The day, he added, “really changed the way people think.”

2. Have glove … will travel

By now, we thought we could hold these truths to be self-evident about the Royals: They won’t score much but maybe enough. They will pitch ridiculously well. And they will play the field masterfully.

In this little 6-8 lull they’re in, though, part of the standard has been breaking down.

With three errors in Thursday’s 6-3 loss to Boston, the Royals have committed 19 in this 14-game stretch.

That’s only one measure of defense, of course, and maybe a crude one.

But since committing 76 errors in their first 131 games and being generally regarded as one of the best defenses in baseball, the Royals now are 22nd in Major League Baseball and 10th in the American League in errors.

They may or may not make the playoffs under any circumstances, but they’re going to have to revive that part of their game to have a chance.

3. Rice patsies

The NFL obviously has botched this Ray Rice mess, but it would be interesting to see how this would have played out if the state of New Jersey had acted remotely responsibly in prosecuting the matter.

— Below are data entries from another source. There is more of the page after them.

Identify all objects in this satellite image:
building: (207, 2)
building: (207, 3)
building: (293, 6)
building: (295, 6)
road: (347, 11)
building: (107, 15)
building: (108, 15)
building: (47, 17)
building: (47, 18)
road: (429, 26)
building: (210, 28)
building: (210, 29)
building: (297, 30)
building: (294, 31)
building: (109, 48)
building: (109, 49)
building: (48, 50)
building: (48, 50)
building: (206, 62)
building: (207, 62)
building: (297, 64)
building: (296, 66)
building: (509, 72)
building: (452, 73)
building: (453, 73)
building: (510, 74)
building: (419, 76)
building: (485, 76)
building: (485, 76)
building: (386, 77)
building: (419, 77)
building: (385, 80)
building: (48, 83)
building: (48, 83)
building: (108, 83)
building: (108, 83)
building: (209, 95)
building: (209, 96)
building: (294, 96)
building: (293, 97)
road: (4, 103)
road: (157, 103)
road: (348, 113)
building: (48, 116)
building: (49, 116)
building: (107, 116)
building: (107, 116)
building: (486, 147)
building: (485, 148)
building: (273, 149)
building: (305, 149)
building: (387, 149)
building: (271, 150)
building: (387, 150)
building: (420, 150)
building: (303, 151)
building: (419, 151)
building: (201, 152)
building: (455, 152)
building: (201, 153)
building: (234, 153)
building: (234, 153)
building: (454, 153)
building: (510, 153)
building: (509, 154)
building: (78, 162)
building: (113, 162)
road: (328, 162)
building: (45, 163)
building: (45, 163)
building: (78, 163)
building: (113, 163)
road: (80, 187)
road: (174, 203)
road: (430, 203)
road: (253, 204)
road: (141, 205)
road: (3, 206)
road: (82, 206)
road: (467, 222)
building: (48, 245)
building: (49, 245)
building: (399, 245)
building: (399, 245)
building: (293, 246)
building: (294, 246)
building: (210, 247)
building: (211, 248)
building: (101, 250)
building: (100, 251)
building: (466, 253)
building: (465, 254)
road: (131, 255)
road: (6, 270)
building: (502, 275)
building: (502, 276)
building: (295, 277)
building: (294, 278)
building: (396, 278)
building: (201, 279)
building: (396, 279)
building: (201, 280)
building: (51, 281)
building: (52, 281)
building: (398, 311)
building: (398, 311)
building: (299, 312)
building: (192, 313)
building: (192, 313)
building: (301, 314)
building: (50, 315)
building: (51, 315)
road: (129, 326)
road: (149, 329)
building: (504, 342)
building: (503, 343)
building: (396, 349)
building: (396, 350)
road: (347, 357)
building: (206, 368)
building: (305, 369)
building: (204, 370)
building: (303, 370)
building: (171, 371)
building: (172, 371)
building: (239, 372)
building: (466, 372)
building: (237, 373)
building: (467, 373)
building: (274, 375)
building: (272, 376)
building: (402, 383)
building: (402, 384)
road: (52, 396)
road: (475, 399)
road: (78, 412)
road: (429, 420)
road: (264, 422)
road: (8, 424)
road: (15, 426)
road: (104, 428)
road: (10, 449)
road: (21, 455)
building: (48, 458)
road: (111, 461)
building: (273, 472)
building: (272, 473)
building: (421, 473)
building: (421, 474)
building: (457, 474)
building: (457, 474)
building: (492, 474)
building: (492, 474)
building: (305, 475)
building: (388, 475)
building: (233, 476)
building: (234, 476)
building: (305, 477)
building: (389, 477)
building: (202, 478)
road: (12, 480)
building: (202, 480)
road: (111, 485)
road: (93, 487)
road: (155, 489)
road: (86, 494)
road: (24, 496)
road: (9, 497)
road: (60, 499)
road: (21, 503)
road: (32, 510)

For all the rightful outrage against the NFL, the legal system arguably failed even more egregiously.

4. Broadway Sheldon

Nice to see that fun-loving former Mizzou star Sheldon Richardson of the New York Jets has retained his personality despite the propensity of NFL teams to try to stifle that.

Before the Jets opener against Oakland last week, the defensive lineman told the New York Daily News, “When I see myself on film, I pat myself on the back.”

Richardson also noted that he gets held on every play (“100 percent of the time,” he said), that NFL practices are harder for him than NFL games and that “most definitely” he expects to have a dominant season.

5. Peyton’s place

Enjoyed talking to Archie Manning about his son Peyton for a story we ran today about his improbable recovery from neck surgeries.

Couldn’t resist asking him about the sense of humor you can see in his son’s commercials and that were so evident when he hosted “Saturday Night Live” in 2007.

Everywhere he goes, Archie Manning said, laughing, people bring up the “United Way” skit that features Peyton belittling kids he’s supposedly mentoring.

But comedy doesn’t come naturally to Peyton, his father said.

“Peyton kind of attacks those things just like he does football,” he said. “Supposed to be funny, so he wants it to be real funny, and he’s going to work at it. It’s a work thing more than a natural comedy thing.”

For example, when he hosted SNL, it was like game week with a painstaking daily routine, including breaking down video.

When the father arrived in New York on Friday, son summoned him to the studio.

“In the little green room there, he was watching film of one the skits,” Archie Manning recalled. “I asked him how’s this going to be, he said, ‘We’re going to kick their (rear).’”

“If you ever do a commercial with Peyton,” he added, he can be tough on production people.

And even family best be ready.

For that one that features Archie, Peyton and Eli Manning rapping, each arrived from different places at the studio that morning.

While they waited for Peyton, Eli seemed to be warning Archie when he said, “‘You know your lines? … You don’t do a commercial with Peyton and not be prepared.’”

Just like his quarterbacking, making it look natural by preparing so hard.